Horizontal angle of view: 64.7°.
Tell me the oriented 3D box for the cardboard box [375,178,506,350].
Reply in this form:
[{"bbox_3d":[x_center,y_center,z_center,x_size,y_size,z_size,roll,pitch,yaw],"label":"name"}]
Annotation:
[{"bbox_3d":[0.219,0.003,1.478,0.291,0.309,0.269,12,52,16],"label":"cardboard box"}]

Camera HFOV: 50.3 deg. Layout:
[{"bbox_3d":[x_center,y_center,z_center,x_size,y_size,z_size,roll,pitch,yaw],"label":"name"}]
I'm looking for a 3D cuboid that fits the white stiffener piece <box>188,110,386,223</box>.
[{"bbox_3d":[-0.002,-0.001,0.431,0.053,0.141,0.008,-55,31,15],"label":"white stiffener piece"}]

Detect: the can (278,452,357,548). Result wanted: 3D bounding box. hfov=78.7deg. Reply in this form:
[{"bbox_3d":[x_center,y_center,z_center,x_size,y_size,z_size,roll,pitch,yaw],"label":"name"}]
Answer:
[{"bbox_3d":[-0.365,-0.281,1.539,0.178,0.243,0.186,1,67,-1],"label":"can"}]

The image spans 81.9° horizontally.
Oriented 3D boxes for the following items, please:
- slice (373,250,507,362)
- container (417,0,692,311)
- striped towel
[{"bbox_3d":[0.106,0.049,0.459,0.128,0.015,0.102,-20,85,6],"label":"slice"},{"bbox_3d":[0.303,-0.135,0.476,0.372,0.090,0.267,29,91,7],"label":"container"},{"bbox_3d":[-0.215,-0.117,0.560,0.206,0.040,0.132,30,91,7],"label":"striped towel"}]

━━━━━━

-- Assigned task --
Filter the preceding entries down to the lines with "Reply".

-- Exercise answer --
Reply in this form:
Detect: the can (278,452,357,548). Result wanted: 3D bounding box. hfov=78.7deg. Reply in this form:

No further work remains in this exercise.